[Saved entries]
● ● ● ●

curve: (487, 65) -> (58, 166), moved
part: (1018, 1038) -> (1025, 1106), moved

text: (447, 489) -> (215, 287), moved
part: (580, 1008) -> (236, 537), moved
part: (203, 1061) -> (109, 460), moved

● ● ● ●

For the word "part", tally the lines above that hold it and answer with the number alone.

3